Ceux qui ne connaissent pas encore Brainport n'ont probablement pas non plus entendu parler d'ASML, ASMI, Philips, VDL, NXP, DAF et d'autres fabricants d'équipements d'origine (OEM) high-tech qui sont régulièrement cotés à l'indice DAX néerlandais. Pas moins de 125 membres font aujourd'hui partie de l'écosystème de Brainport Industries, le groupe de fournisseurs high-tech pour les 5 OEM de première ligne situés à moins de 40 kilomètres. À ceux-ci s'ajoutent 14 autres fournisseurs de première ligne situés dans un rayon de 40 kilomètres, et pas moins de 320 fournisseurs de deuxième et troisième ligne si l'on inclut ceux qui se trouvent aux États-Unis.
Le secteur néerlandais des systèmes et matériaux high-tech (HTSM) dans le Brabant compte 15.560 entreprises individuelles, représentant un peu moins de 130.000 emplois (dont 34.000 dans le domaine de la R&D), 81 milliards d'euros en valeur de production et plus de 30 % des dépenses en capital dans la R&D.
Nous avons cependant encore plusieurs questions à poser à Blankendaal, malgré cette réussite et la très ambitieuse feuille de route stratégique qui peut être consultée en ligne. Nous voulons notamment en savoir plus sur les prochaines étapes que Brainport Industries entend mettre en œuvre, sur la manière dont le réseau collabore, y compris avec les centres de recherche belges, et surtout, sur les enseignements que nous pouvons tirer de tout cela pour stimuler la dynamique, par exemple, des pôles technologiques qui existent autour de villes telles que Courtrai, Louvain, Louvain-la-Neuve ou encore Genk.

**CONSIGNES ET EXERCICES**.
a - D'après l'extrait sur Brainport, combien de membres font aujourd'hui partie de l'écosystème de Brainport Industries ?
b - Restituez le passage de l'extrait sur Brainport compris entre « Nous avons cependant » et « ou encore Genk. », ces deux bornes incluses.
Appuyez-vous uniquement sur l'extrait pour répondre.

**DONNÉES EXTRAITES**.

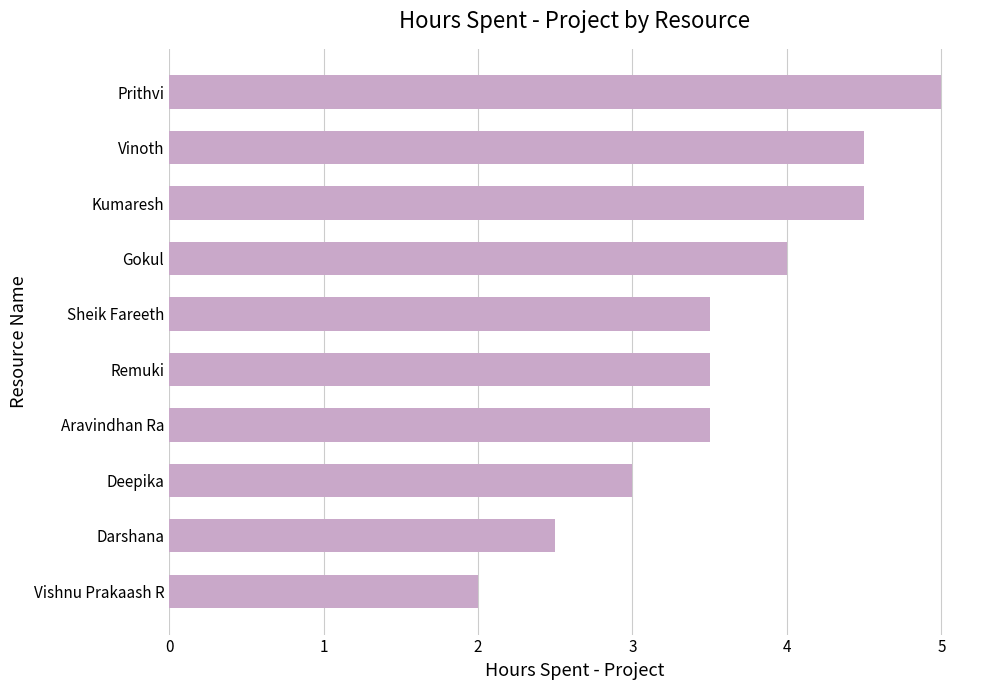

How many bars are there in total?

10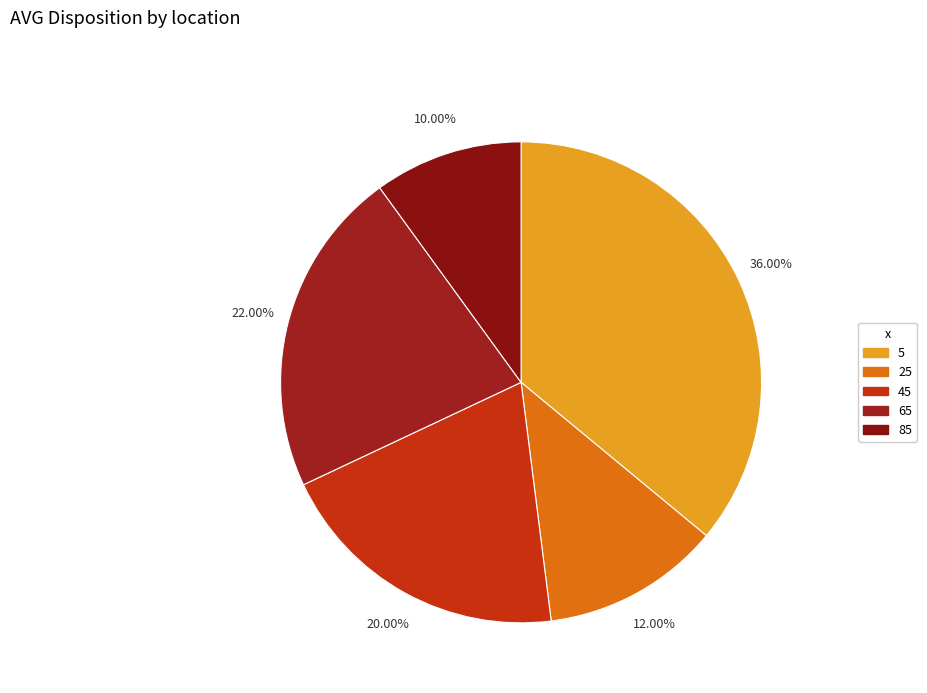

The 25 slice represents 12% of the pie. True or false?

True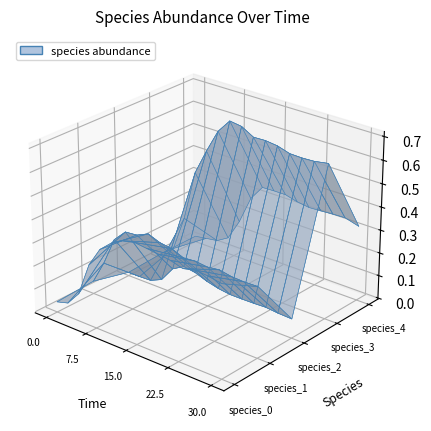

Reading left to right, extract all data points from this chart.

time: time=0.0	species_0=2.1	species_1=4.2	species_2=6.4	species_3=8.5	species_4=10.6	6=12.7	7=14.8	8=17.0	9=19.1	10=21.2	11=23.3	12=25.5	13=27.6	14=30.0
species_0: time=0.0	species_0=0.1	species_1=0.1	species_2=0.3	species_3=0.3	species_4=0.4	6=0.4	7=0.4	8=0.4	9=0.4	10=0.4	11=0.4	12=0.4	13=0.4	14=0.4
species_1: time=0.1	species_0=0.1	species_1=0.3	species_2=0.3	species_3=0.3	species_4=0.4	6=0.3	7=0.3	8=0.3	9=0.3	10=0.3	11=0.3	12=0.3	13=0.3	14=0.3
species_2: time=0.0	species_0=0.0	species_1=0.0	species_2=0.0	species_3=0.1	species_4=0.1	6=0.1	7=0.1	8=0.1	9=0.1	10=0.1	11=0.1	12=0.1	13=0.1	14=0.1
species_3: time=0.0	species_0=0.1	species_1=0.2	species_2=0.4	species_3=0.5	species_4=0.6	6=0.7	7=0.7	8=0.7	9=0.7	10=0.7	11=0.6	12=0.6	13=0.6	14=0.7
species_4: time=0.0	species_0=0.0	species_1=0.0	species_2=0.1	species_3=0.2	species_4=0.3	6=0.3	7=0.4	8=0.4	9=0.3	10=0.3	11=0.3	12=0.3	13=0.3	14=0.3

**CORRIGÉ DES EXERCICES**.
a - Pas moins de 125 membres.

b -
Nous avons cependant encore plusieurs questions à poser à Blankendaal, malgré cette réussite et la très ambitieuse feuille de route stratégique qui peut être consultée en ligne. Nous voulons notamment en savoir plus sur les prochaines étapes que Brainport Industries entend mettre en œuvre, sur la manière dont le réseau collabore, y compris avec les centres de recherche belges, et surtout, sur les enseignements que nous pouvons tirer de tout cela pour stimuler la dynamique, par exemple, des pôles technologiques qui existent autour de villes telles que Courtrai, Louvain, Louvain-la-Neuve ou encore Genk.